Activity:
Below is a block of entries; repeat exactly the lines starting at the line that contains "This can also" and ending at the line that contains "to toggle leaderboard.", both included.
---- Data supplied
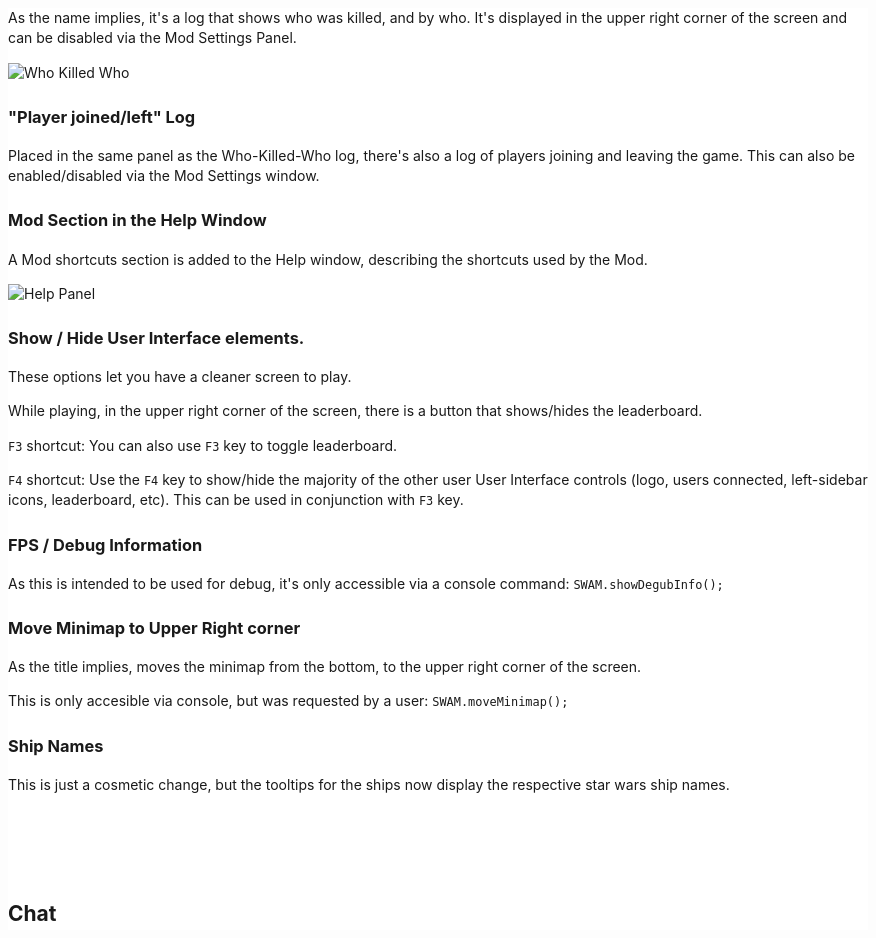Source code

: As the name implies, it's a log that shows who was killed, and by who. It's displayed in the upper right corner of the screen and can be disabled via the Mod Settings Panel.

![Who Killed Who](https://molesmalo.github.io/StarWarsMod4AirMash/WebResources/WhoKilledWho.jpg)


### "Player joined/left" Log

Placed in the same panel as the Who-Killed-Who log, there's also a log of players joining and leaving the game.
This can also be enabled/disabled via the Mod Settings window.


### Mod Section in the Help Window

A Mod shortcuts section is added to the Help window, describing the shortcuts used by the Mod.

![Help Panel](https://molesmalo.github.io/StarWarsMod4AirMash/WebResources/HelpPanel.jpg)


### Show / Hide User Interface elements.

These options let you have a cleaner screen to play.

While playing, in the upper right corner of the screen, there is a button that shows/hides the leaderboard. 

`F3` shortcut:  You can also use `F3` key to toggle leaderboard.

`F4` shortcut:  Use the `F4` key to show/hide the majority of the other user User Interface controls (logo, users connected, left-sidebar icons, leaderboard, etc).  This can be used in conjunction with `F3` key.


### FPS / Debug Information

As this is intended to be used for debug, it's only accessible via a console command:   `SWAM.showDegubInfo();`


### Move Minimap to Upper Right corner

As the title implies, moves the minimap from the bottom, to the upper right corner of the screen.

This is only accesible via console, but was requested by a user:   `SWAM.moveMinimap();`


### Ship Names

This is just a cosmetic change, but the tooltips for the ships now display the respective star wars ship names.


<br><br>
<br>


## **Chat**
--------
---- Data supplied
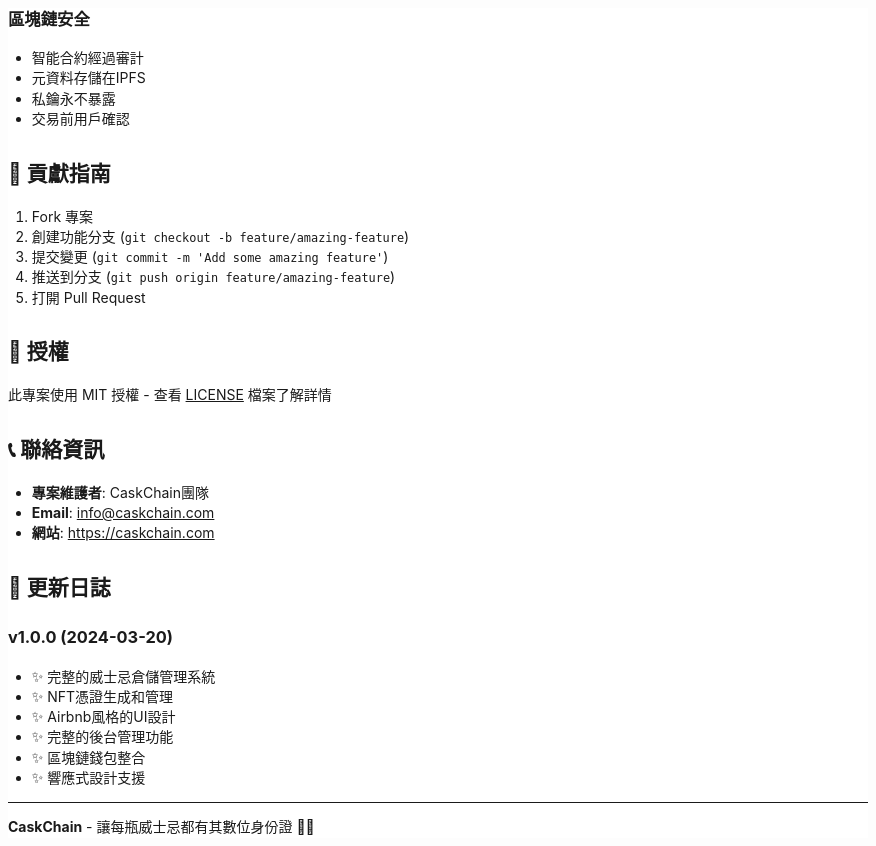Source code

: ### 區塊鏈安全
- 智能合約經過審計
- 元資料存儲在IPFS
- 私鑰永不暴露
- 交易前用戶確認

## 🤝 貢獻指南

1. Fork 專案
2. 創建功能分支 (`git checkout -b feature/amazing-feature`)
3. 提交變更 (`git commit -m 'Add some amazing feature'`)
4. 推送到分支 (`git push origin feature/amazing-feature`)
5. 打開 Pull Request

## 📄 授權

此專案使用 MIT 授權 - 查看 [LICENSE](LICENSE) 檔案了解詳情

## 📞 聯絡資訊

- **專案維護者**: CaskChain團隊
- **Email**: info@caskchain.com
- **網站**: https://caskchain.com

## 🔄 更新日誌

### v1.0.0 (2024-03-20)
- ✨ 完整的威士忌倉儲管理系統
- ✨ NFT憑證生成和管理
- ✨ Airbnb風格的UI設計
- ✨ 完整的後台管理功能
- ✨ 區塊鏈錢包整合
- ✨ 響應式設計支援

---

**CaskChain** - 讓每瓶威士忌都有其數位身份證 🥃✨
--------
---- Data supplied
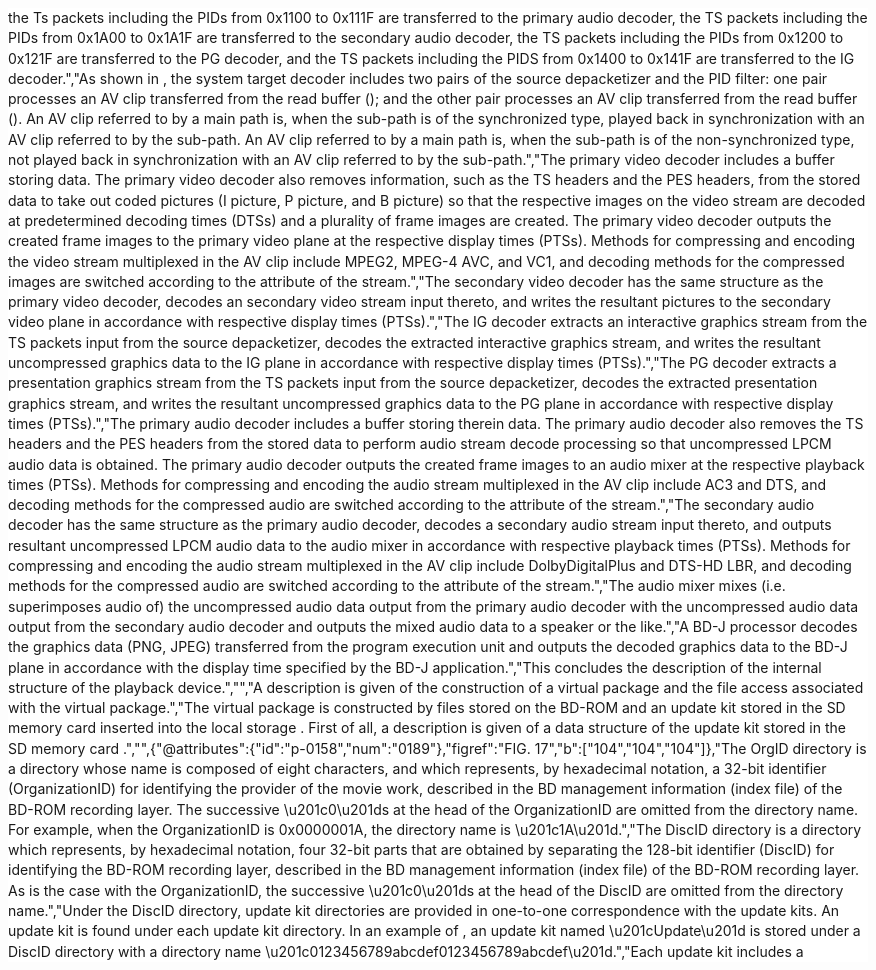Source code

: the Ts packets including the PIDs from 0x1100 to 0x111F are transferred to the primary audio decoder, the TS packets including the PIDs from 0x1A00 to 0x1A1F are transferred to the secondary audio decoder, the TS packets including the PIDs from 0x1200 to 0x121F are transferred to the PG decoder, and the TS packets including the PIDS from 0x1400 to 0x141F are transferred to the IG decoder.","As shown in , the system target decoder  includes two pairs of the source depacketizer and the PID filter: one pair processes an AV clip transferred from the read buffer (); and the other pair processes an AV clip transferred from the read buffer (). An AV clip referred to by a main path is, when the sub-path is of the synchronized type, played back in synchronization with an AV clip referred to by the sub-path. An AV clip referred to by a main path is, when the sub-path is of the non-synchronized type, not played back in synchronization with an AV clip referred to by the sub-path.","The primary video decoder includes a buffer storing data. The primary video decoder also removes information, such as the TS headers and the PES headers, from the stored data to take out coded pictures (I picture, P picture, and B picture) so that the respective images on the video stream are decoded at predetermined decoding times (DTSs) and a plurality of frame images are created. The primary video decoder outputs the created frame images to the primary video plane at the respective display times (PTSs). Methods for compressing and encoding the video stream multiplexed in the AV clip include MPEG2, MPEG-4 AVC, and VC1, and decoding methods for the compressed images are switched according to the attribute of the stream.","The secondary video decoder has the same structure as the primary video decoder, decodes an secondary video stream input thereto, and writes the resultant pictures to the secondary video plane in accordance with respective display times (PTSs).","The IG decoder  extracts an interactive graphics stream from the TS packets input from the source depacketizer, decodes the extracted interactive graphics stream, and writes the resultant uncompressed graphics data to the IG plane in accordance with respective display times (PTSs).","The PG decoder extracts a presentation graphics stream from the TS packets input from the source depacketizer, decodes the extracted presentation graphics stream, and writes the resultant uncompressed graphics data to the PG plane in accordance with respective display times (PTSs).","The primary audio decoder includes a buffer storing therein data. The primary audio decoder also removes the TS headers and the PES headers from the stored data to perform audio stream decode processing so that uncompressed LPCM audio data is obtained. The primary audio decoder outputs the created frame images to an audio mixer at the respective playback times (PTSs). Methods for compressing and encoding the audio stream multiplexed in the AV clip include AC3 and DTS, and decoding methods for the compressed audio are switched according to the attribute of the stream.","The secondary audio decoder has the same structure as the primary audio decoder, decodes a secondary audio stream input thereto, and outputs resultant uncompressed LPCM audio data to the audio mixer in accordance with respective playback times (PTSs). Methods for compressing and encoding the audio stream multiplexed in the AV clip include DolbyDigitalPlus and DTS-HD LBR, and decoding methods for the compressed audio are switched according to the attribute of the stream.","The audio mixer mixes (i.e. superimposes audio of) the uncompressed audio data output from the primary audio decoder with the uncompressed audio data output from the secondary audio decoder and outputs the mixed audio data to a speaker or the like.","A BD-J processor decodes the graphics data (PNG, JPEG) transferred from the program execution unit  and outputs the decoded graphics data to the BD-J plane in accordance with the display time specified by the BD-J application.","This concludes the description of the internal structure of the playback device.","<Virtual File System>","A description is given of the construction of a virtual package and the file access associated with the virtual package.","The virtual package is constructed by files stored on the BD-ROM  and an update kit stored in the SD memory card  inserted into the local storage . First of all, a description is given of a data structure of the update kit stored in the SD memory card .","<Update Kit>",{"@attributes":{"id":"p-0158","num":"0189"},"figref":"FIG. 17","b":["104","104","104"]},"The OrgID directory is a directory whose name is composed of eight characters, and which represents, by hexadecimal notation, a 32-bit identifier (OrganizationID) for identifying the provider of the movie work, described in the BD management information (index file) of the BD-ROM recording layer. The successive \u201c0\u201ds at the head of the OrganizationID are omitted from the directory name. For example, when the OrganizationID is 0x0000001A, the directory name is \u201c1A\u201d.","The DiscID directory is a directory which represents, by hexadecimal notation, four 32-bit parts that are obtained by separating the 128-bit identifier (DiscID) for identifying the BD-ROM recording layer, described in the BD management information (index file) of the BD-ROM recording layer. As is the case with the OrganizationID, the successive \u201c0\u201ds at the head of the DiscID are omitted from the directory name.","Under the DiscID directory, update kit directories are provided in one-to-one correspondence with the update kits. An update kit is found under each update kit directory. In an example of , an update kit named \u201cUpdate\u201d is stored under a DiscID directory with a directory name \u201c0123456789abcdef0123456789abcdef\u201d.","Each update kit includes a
--------
Result of the task:
This can also be enabled/disabled via the Mod Settings window.


### Mod Section in the Help Window

A Mod shortcuts section is added to the Help window, describing the shortcuts used by the Mod.

![Help Panel](https://molesmalo.github.io/StarWarsMod4AirMash/WebResources/HelpPanel.jpg)


### Show / Hide User Interface elements.

These options let you have a cleaner screen to play.

While playing, in the upper right corner of the screen, there is a button that shows/hides the leaderboard. 

`F3` shortcut:  You can also use `F3` key to toggle leaderboard.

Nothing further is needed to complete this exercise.